Operation Escape (London): WWII – The Ops Room

Outside the room

I’ve long said that London seems short of escape rooms in its outer circle. Outside the capital, games appear in population centres of less than 50,000, but inside the M25 it appears that they stick to zone 1, which has always seemed a bit strange. Operation Escape is putting that right with their World War-themed games.

They’ve currently got two rooms open although, when we visited, they’d literally just opened the second, so our team skipped playing it in order to give it time to bed in. Unfortunately, our timing meant we also missed out on meeting the owner, but this is a family-focused business, and her sister was at the helm to GM us.

I always say it’s good to start the immersion before you go in, and Operation Escape obviously believe that too: you’re greeted by an “officer” in uniform who welcomes you to the venue and gives you your brief in character.

Background

TO BIGGIN HILL RAF SQUADRON DECODERS. URGENT. IMMINENT AIR ATTACK. ENTER AIR CONTROL OPS ROOM. WARNING. ROOM LOCKS ON ENTRY. YOU HAVE 60 MINUTES TO DECIPHER ENEMY CODE AND STOP ATTACK.

Inside the room

After a pristinely presented GM, I had high hopes for the room ahead but, to be honest, it looked a little bedraggled. There were a few period references around the place, but to all intents and purposes it could just have been an old, worn-out office. The mission is to escape that office and find out what the enemy’s plans are and, while that is what you end up with at the finale, it wasn’t the vibe I got while we were playing.

The puzzles here are a little challenging – not so much in how to solve them but in how to find the parts . It wasn’t always clear what was actually a puzzle, at least not in the beginning. That became a little more obvious once we’d started to get a feel for the room but, personally, I’d rather have had more, clearer puzzles, which I think would have given the team more motivation in the game.

The relatively small number of puzzles might suggest this room was fairly linear, but in fact it was very open. While they did bring you together for key moments, they generally presented you with a set of puzzles that even our four experienced players didn’t race through.

There’s a piece of theatre in this game that I really enjoyed but felt could have been improved by changing it slightly to have less significant effect on the actual gameplay and a bigger contribution to the experience. I hope they’ll think about changing it – perhaps triggering it in the run-up to the finale which, in its current incarnation, felt a little lacking in adrenaline.

Result

We escaped in precisely thirty minutes without taking any clues, which would have come over the walkie-talkie had we needed them.

Verdict –

I love what they’ve done with the Operation Escape brand. Making games that are true to history is a great selling point, but I felt that, once I was in the room, that side of the game didn’t assert itself as much I’d have liked.

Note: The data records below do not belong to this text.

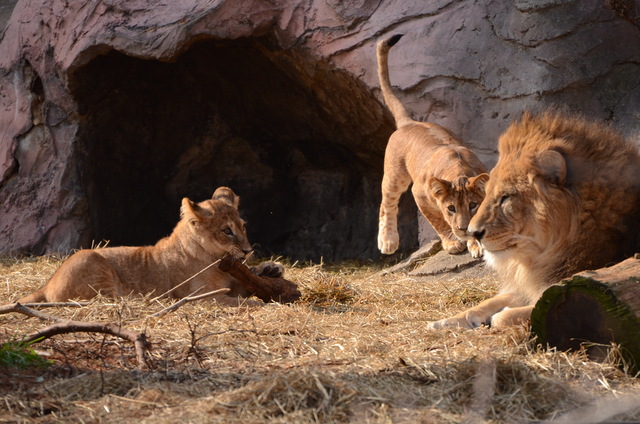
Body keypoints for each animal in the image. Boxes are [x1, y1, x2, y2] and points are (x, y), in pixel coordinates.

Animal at [18, 187, 282, 306]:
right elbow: (234, 300)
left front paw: (271, 269)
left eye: (243, 227)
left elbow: (249, 281)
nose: (248, 250)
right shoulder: (200, 297)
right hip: (90, 260)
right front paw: (257, 301)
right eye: (227, 231)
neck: (215, 259)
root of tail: (47, 283)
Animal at [378, 34, 488, 258]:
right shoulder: (419, 193)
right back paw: (388, 241)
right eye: (451, 208)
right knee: (386, 203)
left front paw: (475, 243)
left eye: (473, 205)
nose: (463, 228)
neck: (458, 171)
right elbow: (438, 222)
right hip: (395, 175)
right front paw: (452, 242)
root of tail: (410, 122)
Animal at [428, 111, 640, 330]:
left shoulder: (562, 289)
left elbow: (512, 314)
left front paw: (497, 317)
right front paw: (443, 322)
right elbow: (487, 302)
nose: (472, 233)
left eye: (506, 197)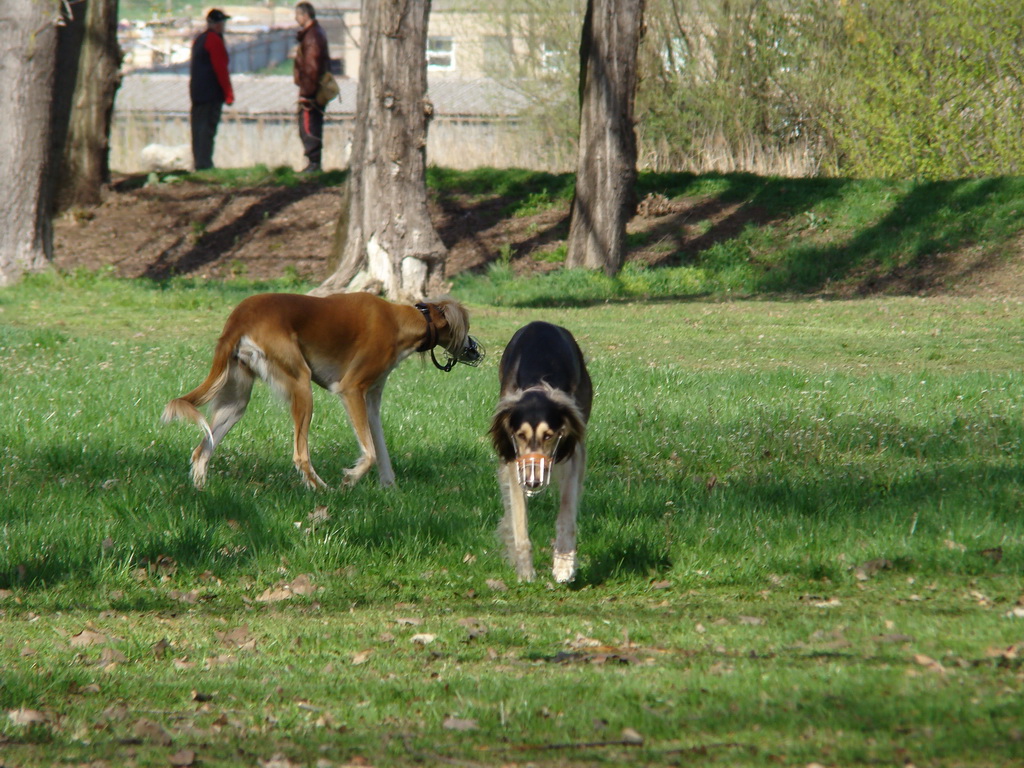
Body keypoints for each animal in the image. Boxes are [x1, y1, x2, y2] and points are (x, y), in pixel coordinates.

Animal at [161, 290, 481, 489]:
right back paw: (323, 491)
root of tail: (241, 315)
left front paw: (390, 489)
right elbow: (370, 454)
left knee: (201, 451)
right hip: (301, 384)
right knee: (300, 456)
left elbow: (381, 450)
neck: (401, 320)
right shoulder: (351, 389)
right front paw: (351, 479)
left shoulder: (371, 401)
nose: (475, 349)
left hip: (236, 401)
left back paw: (201, 491)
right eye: (466, 330)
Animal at [487, 319, 593, 581]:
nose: (533, 483)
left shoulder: (573, 450)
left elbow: (566, 512)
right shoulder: (514, 459)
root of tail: (541, 322)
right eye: (520, 435)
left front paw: (564, 564)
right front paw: (525, 569)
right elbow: (519, 520)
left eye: (549, 435)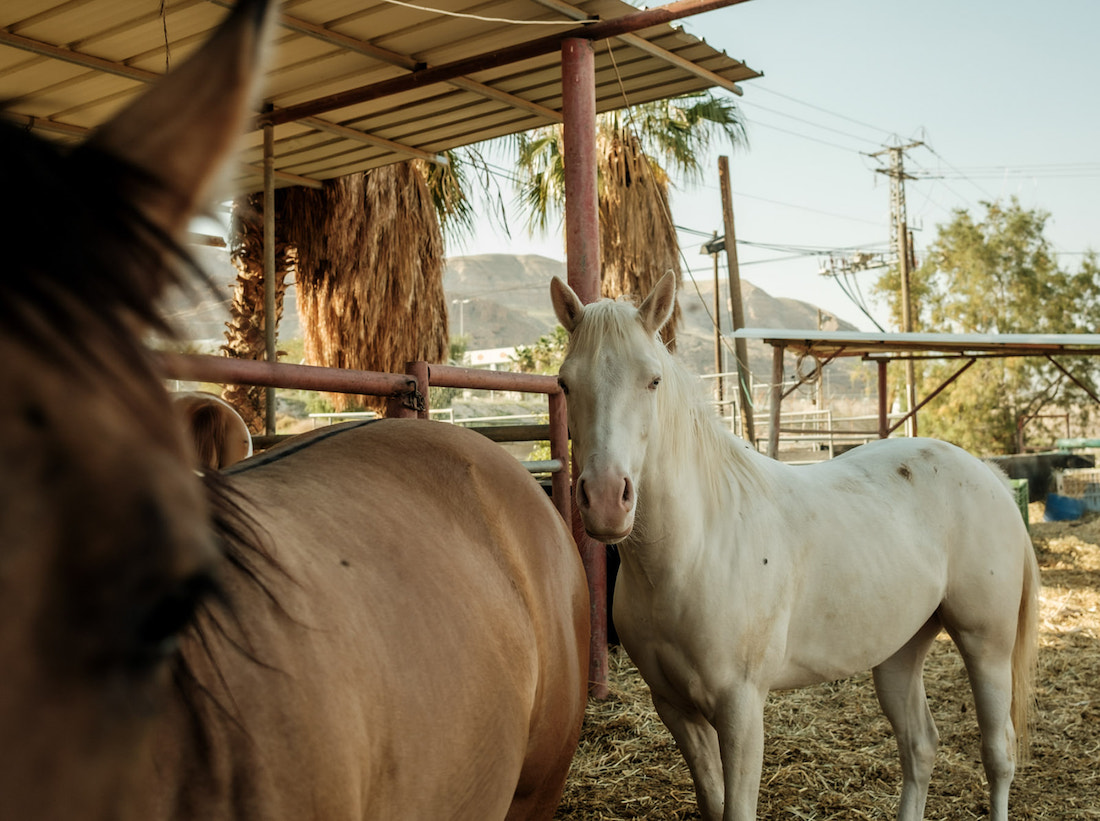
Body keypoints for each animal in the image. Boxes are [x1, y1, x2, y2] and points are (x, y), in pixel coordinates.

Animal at [550, 272, 1038, 818]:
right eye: (565, 383)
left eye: (652, 380)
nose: (606, 500)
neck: (695, 550)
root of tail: (989, 475)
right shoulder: (676, 710)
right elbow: (712, 804)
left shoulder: (740, 709)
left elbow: (737, 809)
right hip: (899, 652)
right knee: (920, 747)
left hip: (986, 645)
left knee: (998, 754)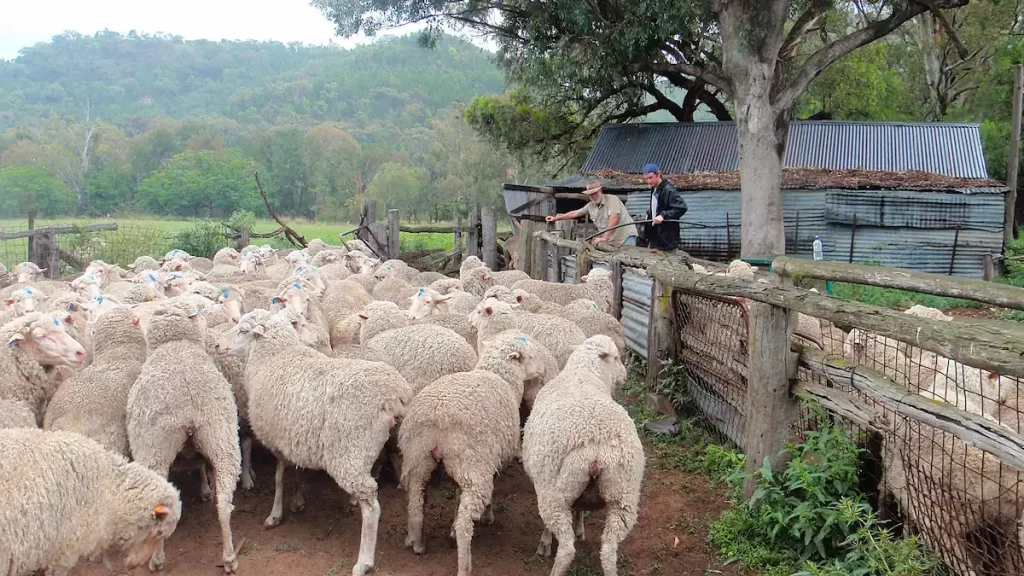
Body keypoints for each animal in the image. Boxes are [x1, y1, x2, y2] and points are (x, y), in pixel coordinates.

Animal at [126, 301, 241, 573]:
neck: (176, 346)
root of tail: (188, 405)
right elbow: (199, 464)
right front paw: (205, 489)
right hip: (222, 438)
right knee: (224, 504)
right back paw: (229, 558)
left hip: (155, 449)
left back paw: (157, 560)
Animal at [215, 308, 412, 576]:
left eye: (243, 330)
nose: (217, 345)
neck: (273, 359)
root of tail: (394, 394)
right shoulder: (294, 439)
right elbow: (296, 473)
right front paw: (298, 501)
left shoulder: (277, 442)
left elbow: (279, 479)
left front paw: (275, 515)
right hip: (397, 441)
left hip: (349, 451)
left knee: (372, 507)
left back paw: (363, 561)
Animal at [399, 331, 548, 575]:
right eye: (532, 356)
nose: (544, 370)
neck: (499, 376)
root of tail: (436, 419)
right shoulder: (491, 459)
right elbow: (491, 487)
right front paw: (488, 515)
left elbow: (458, 495)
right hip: (473, 466)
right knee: (464, 525)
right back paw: (464, 564)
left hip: (419, 458)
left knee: (415, 502)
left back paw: (417, 542)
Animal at [522, 335, 643, 576]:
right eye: (617, 357)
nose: (624, 376)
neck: (584, 372)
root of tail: (595, 448)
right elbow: (580, 508)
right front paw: (580, 529)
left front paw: (545, 543)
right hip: (623, 496)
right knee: (609, 549)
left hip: (555, 494)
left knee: (566, 548)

As an enthusiast, I wouldn’t recommend making a trip specially to play here but, if you do, three people is probably the right number – we played with four and it was hard to get everyone fully engaged. New players will likely have fun and could easily take along four or five to help them complete the game, although it may get a little cosy at times!

2 Comments


  1. // Reply

    Looking forward to your review about Escape Plan’s new WWII game Battle for Britain. For anyone who wants a war themed game, that’s the one I’d recommend. Slick production, loads of nice chunky puzzle props and tech, and a central mission that underpins everything. I’m predicting at least a 4.5 star rating 🙂


    1. // Reply

      Fingers crossed – Mrs Logic has already played and thinks it’s good so I have high hopes. Should finally get to play during February. Been too busy recently.